## Texto de origem
<<<<

Cem dias que abalaram o mundo

Dizia Marx que a história se repete, primeiro como tragédia, depois como farsa. É a esse triste espetáculo que assistimos na Europa neste momento fundamental.

Os primeiros cem dias de 2020 não deixaram ninguém indiferente. À escala planetária e individual, o vírus tornou-se central nas nossas vidas, anseios e preocupações, e a aborrecida normalidade parece-nos agora um desejo exótico. Uns cem dias que abalaram o mundo, diria John Reed.

Sabíamos que o dia chegaria, avisos não faltaram. O que faltou foi o financiamento e a preparação. A prevenção não aquece corações, não ganha eleições nem conquista acionistas. Isso ajuda a explicar as escassas reservas de material e a falta de investigação em vacinas para os coronavírus, conhecidos desde os anos 60 do século passado. A outra parte da explicação está na divisão mundial da produção, que entregou à Ásia – China em particular – as competências e a capacidade para produzir coisas tão simples como máscaras ou luvas.

Os serviços públicos de saúde mostram-se fundamentais, com todos os seus profissionais. Quando os privados encerram estabelecimentos de saúde ou deixam à porta quem não tem seguro ou dinheiro, são os SNS que não viram as costas às dificuldades. E, mesmo depois toda a austeridade, depois de todas as privações e privatizações neoliberais, são a espinha dorsal que nos salva da pandemia.

É certo que muitos profissionais foram carne para canhão no tsnunami que invadiu hospitais. Quando o poder político não agiu com a velocidade necessária, atrasando a adoção de medidas públicas de afastamento social, correu-se atrás do prejuízo. O pesadelo é aquela curva “exponencial” que muita gente desconhecia e agora parece tão óbvia.

O recolhimento por vezes parece reclusão, mas é fundamental para conseguirmos fintar a inevitabilidade da curva. Portugal parece ter aprendido bem com os erros de outros. A saúde pública – uma área acantonada no SNS, permanentemente vista como um custo, exangue de profissionais e recursos – tem sido David contra Golias, fazendo-se forte contra o vírus e provando que o conseguimos vencer, desde que nenhum de nós falte às suas obrigações. Ainda sem data, o dia seguinte ao isolamento virá com máscaras e o gel desinfetante tornar-se-á amigo inseparável, consigamos nós produzir ambos com a abundância necessária.

A pandemia trouxe o pandemónio à economia, tempestade fulminante. Se pedimos às pessoas para ficarem em casa pela saúde de todos nós, temos de garantir que têm rendimentos para isso e que a economia não lhes virará as costas depois. É isso que falha em Portugal, com uma defesa muito incompleta do emprego e apoios envergonhados às empresas, em particular às PME. Temos de ir mais longe, como escrevi anteriormente.

>>>>

[Entradas de dados recolhidas]
<<<<

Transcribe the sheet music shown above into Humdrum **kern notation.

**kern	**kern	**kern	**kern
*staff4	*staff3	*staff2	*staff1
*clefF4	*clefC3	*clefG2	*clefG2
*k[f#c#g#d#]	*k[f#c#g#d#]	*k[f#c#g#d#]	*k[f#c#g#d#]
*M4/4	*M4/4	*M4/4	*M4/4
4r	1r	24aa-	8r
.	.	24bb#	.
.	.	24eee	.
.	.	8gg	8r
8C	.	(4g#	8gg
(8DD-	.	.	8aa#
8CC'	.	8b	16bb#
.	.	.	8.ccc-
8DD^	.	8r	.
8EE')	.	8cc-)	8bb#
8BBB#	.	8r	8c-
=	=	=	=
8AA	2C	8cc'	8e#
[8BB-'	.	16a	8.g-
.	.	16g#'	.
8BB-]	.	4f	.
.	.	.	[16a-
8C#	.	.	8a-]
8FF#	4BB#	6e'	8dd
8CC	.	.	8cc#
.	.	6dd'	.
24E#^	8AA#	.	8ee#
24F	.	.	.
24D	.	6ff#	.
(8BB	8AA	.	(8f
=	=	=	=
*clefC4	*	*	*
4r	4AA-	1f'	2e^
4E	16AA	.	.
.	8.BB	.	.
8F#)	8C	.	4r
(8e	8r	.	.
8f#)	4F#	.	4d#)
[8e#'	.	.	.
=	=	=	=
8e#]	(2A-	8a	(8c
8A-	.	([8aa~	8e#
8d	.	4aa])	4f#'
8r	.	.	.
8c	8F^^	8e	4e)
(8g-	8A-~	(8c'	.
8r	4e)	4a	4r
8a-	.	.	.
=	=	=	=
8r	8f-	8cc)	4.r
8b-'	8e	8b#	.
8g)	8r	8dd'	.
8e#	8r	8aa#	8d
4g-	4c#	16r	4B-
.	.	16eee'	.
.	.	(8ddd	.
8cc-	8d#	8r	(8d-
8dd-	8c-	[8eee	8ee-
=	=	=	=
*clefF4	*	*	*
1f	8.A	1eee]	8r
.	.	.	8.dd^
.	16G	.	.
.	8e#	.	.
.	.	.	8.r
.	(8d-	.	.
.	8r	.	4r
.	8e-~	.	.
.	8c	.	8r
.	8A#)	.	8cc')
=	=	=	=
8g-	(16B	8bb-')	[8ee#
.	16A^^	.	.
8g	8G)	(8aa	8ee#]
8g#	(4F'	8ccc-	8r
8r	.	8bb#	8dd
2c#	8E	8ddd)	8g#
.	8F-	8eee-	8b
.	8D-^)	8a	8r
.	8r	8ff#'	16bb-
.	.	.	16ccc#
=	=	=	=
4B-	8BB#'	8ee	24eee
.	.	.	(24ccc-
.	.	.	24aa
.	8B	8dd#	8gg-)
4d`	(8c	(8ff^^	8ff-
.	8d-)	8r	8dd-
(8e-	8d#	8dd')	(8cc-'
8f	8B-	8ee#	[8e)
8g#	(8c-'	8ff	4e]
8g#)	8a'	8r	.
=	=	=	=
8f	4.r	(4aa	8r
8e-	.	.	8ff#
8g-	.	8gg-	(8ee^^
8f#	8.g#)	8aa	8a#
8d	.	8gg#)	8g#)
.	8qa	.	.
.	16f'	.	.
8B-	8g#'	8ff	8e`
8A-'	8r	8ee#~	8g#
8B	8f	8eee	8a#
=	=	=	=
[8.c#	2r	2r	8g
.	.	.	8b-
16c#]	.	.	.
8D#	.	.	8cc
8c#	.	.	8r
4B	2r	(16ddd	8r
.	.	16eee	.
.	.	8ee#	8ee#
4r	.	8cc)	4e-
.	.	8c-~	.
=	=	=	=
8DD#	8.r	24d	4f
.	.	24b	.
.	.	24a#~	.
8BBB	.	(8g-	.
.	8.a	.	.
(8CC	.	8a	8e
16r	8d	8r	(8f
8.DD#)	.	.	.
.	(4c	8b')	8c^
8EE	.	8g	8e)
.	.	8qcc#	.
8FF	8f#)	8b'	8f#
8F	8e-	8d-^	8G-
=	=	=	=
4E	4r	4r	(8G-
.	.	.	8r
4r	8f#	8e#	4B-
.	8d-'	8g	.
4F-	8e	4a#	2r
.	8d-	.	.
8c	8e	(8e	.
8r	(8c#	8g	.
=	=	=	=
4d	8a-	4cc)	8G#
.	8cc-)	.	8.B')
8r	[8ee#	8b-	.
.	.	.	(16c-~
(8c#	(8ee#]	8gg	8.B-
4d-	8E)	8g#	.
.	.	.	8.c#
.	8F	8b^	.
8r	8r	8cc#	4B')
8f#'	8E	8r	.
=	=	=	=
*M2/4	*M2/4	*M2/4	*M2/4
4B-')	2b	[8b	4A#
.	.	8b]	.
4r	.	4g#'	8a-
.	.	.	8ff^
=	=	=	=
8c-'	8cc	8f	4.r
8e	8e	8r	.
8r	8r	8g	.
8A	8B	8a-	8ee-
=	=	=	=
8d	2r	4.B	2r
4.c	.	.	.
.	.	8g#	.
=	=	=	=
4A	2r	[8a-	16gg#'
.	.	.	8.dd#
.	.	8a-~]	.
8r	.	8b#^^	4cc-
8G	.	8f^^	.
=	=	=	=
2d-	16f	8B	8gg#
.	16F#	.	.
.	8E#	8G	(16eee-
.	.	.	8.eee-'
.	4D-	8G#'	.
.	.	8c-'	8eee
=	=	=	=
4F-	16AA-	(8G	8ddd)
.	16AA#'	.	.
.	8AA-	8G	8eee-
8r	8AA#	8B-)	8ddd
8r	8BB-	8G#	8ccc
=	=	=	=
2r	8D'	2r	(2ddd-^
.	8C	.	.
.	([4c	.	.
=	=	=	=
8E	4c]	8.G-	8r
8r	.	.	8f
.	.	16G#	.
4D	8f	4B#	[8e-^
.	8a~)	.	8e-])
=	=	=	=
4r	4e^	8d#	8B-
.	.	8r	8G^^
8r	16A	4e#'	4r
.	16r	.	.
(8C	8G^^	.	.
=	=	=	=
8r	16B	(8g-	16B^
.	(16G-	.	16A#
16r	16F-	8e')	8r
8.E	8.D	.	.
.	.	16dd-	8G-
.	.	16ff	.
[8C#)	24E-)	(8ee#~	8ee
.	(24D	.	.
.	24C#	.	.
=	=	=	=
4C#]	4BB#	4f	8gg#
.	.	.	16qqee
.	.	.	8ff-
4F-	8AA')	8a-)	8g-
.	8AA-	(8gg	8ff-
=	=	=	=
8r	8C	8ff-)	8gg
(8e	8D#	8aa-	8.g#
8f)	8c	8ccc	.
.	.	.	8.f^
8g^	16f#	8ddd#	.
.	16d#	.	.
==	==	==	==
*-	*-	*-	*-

>>>>

## Enunciado A
Troque "financiamento" por "investimento" ao reproduzir o trecho do texto sobre a pandemia que começa em "Sabíamos que o" e segue até "máscaras ou luvas.".
## Enunciado B
De acordo com o texto sobre a pandemia, desde quando são conhecidos os coronavírus?
## Enunciado C
Prossiga o texto sobre os primeiros cem dias da pandemia a partir da sua última frase.
Os dados não desempenham qualquer papel nesta atividade.

## Resposta A
Sabíamos que o dia chegaria, avisos não faltaram. O que faltou foi o investimento e a preparação. A prevenção não aquece corações, não ganha eleições nem conquista acionistas. Isso ajuda a explicar as escassas reservas de material e a falta de investigação em vacinas para os coronavírus, conhecidos desde os anos 60 do século passado. A outra parte da explicação está na divisão mundial da produção, que entregou à Ásia – China em particular – as competências e a capacidade para produzir coisas tão simples como máscaras ou luvas.

## Resposta B
Desde os anos 60 do século passado.

## Resposta C
As fragilidades ficaram novamente expostas, com a enorme dívida pública à cabeça e uma economia nacional que enganou com o fôlego que ganhou no turismo, mas agora se esvaziará. Comprova-se que adiar problemas não os resolve, apenas os carrega para momentos em que temos mais dificuldades para lidar com eles. Está nas nossas mãos aprender com o bom que fizemos, o aumento do Salário Mínimo Nacional e a eliminação dos cortes salariais e das pensões foram fundamentais para a recuperação do consumo privado, corrigindo o desastre económico e social da política da austeridade. Contudo, a resposta fundamental é a europeia.

Dizia Marx que a história se repete, primeiro como tragédia, depois como farsa. É a esse triste espetáculo que assistimos na Europa neste momento fundamental. A destruição brutal que a austeridade da troika trouxe a Portugal e a estagnação europeia desde esse momento são a tragédia inicial. A ópera bufa das reuniões inconclusivas do Eurogrupo ou do Conselho, o “repugnante” ministro de turno nas finanças holandesas, são a farsa atual.

A Holanda vive de braços abertos ao capital dos países do sul, roubando receitas fiscais a outros Estados. O dumping fiscal é o púlpito dos discursos moralistas sobre a frugalidade do norte e os preguiçosos do sul, cortina de fumo para uma política de desigualdades patrocinada pela Alemanha. O duelo entre Costa e Centeno será falado em alemão.

O financiamento monetário dos Estados pelo BCE é a única saída para os povos, sem condições ou restrições, mas esse caminho é o sentido proibido no Conselho, leva um rotundo “nein”. Será que os cem dias abalaram mesmo o mundo?